Whether they are homegrown or foreign, ultimately a Premier League club can only have 25 players in their squad, although they can have as many U21 players as they like in a separate list. In the Europa League, any young player needs to have been at the club for two years to get on a similar bonus list.
So for Tottenham to bring anyone in, they would need to move someone on.
Gedson has been linked with a return to Benfica, but cutting his loan short changes nothing really for Spurs, with the young Portuguese outside the Europa League squad and on that separate U21 list in the Premier League squad.
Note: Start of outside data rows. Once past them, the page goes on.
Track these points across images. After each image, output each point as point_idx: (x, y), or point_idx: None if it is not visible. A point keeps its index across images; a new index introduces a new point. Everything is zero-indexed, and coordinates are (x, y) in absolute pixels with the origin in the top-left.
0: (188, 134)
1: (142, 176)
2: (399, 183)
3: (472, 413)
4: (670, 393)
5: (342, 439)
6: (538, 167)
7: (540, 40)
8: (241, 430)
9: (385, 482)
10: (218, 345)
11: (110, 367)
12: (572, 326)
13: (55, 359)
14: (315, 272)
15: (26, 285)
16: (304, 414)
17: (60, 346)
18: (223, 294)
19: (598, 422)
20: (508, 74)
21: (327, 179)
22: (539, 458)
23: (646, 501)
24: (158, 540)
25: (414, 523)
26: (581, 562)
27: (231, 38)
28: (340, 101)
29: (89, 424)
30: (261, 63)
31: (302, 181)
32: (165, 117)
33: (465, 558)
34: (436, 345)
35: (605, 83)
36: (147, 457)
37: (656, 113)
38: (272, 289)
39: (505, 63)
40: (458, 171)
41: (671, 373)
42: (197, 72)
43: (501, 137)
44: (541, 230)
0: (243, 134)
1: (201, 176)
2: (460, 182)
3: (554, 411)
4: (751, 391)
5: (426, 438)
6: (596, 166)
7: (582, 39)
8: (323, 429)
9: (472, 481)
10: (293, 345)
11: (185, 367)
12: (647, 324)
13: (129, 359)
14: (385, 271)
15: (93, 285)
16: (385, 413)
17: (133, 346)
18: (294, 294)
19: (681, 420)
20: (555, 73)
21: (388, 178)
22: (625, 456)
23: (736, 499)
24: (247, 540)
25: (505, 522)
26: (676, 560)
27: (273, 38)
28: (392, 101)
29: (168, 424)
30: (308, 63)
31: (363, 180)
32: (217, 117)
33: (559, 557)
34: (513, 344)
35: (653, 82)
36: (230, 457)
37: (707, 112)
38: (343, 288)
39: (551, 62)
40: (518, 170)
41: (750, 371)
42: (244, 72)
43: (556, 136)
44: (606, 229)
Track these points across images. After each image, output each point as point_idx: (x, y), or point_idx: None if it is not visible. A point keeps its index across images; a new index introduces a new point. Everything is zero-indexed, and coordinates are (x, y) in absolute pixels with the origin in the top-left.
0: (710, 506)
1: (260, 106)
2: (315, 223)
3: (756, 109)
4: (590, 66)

His exit would not affect the main squad numbers in either competition.
Tottenham need to sell non-vital squad players at a time when nobody is looking to spend decent sums of money.
Selling while values are low is also not the best way to operate from a business point of view and most clubs are only looking at loan deals.
football.london understands that unless something unexpected happens, this window is set to be one of simply moving out players on loan, such as Jack Clarke’s imminent move to Stoke City.
Links with Real Madrid defender Eder Militao, who turns 23 this week, are wide of the mark for all of the above reasons, a good player but also not believed to be near the top of Tottenham’s list of targets should money or squad places magically free up.
The situation makes it difficult to move for someone like RB Leipzig’s Marcel Sabitzer.
The versatile 26-year-old Austrian is a player Spurs like but, on top of the other restrictions in their ability to sign players, it makes more financial sense to go for Sabitzer in the summer window when he hits the final years of his contract, similar to how they moved for Pierre-Emile Hojbjerg last year.
Mourinho’s only slim hope of bringing in a new face in the next fortnight or so would be if someone came in with an offer for a squad player that was just too tempting to turn down.
In that scenario Spurs would move for a like-for-like replacement, but clubs are not queuing up for the players Mourinho would allow to leave.
For now Mourinho must work with the squad he has, one with plenty of depth after the summer transfer work done, and then look to further refine it in the summer when the income in football may have returned to something nearer its previous norm.
Mourinho praised the squad and the tools he was provided with following the summer business. Now he needs to work out how to get the best out of it and that might just involve trusting more of the players within it.